La morte di Qaboos bin Said, sultano dell’Oman da 50 anni, ha suscitato commozione nel mondo e tra opposti schieramenti geopolitici. L’uomo si è distinto per la modernizzazione di quello che aveva ereditato come uno stato alquanto arretrato da ogni punto di vista e per la sua opera di costante mediazione nella regione. Il pil di circa 80 miliardi di dollari (18.000 dollari pro-capite) risulta relativamente elevato, ma negli anni recenti i bond sovrani del sultanato hanno perso lo status di “investment grade”, a causa della crisi fiscale generata dal crollo delle quotazioni petrolifere.

L’Oman esporta sopra i 760 mila barili al giorno e le sue entrate statali dipendono ancora largamente dal greggio.

Il sultano dell’Oman lascia una ricca eredità, ma il petrolio pesa troppo sull’economia

Per S&P, i titoli omaniti valgono “BB”, per Fitch “BB+” e per Moody’s “Ba1”. Solo Fitch mantiene prospettive stabili, le altre due agenzie hanno un outlook negativo, per cui non escludono ulteriori declassamenti. L’apparente severità di giudizio, come dicevamo, è legata agli alti deficit fiscali (il disavanzo è atteso prossimo al 9% del pil per quest’anno) e alla incapacità sin qui dimostrata dall’Oman di diversificare la propria economia, così come le fonti di entrate per lo stato. Ancora oggi, a Muscat servono quotazioni del Brent a 85 dollari al barile per chiudere il bilancio in pareggio.

Il nuovo sultano Haitham bin Tariq al Said dovrebbe proseguire l’opera del predecessore e sarebbe stato scelto da questi prima della morte proprio per il suo pedigree maggiormente economico rispetto agli altri potenziali pretendenti al trono. L’Oman si finanzia sui mercati internazionali con emissioni di bond in dollari a scadenze brevi, medie e lunghe. I rendimenti esitati appaiono sin troppo allettanti, così come le cedole. Il titolo in scadenza nel 2021 e cedola 3,6250% (ISIN: XS1405781342) rende il 3,62%, prezzando poco sopra la pari, mentre quello che matura nel 2026 e con cedola 4,75% (ISIN: XS1405777589) offre il 4,55%.

I rischi dei bond omaniti

Spostandoci sulle scadenze più longeve, abbiamo il bond 2047 e tasso 6,50% (ISIN: XS1575968026), che viaggia di poco sopra il 7% di rendimento. Il bond 2048 e con cedola 6,75% (ISIN: XS1750114396) quasi sfiora il 7%. In ogni caso, fate attenzione ai lotti minimi acquistabili, che in quest’ultimo caso sono pari a 200.000 dollari, non esattamente alla portata di tutte le tasche. Il premio offerto lungo la curva non sembra indifferente: +470 punti base per il trentennale, +285 bp per il 2026 e +210 per la scadenza residua a 1 anno sui titoli del Tesoro USA. Il rischio di cambio è legato essenzialmente alle variazioni dell’euro-dollaro, sebbene gli spread offerti dal sultanato dovrebbero compensarlo ed esitare rendimenti effettivi positivi per un investitore dell’Eurozona, persino in termini reali.

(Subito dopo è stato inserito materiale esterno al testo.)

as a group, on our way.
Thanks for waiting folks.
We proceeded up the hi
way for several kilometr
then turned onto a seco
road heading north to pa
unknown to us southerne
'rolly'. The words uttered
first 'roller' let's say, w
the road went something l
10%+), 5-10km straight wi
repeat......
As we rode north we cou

Investire in bond emergenti in valute forti?

Ma il rischio di credito non va sottaciuto. Il rapporto debito/pil dell’Oman è solo del 60%, ma se collassassero per una qualche ragione le quotazioni del petrolio, Muscat non avrebbe altre fonti di entrate per tappare i buchi di bilancio, anche perché l’esempio dell’Arabia Saudita dimostra che imporre nuove forme di tassazione richiede tempo e dopo la stagione delle Primavere Arabe nessun governo di uno stato islamico vuole alimentare proteste di piazza. In più, se il Bahrein ha gli stessi problemi e può, però, confidare nel sostegno degli alleati sauditi o degli Emirati Arabi Uniti per farsi assistere finanziariamente in caso di bisogno, non altrettanto può dirsi dell’Oman, che proprio per la sua politica di neutralità non gode delle simpatie delle monarchie del golfo più ricche, Riad in testa.

Infine, per quanto riguarda il livello delle riserve valutarie, esse appaiono adeguate: oltre 16 miliardi di dollari, pari a circa i due terzi delle importazioni annue, pur in forte calo dal record di quasi 23 miliardi di 3 anni e mezzo fa.

Il cambio fisso contro il dollaro accentua gli effetti negativi e positivi dei crolli o delle impennate dei prezzi petroliferi, mettendo nel primo caso a rischio la tenuta proprio delle riserve in valute straniere, necessarie per importare beni e servizi, così come anche per pagare i creditori all’estero.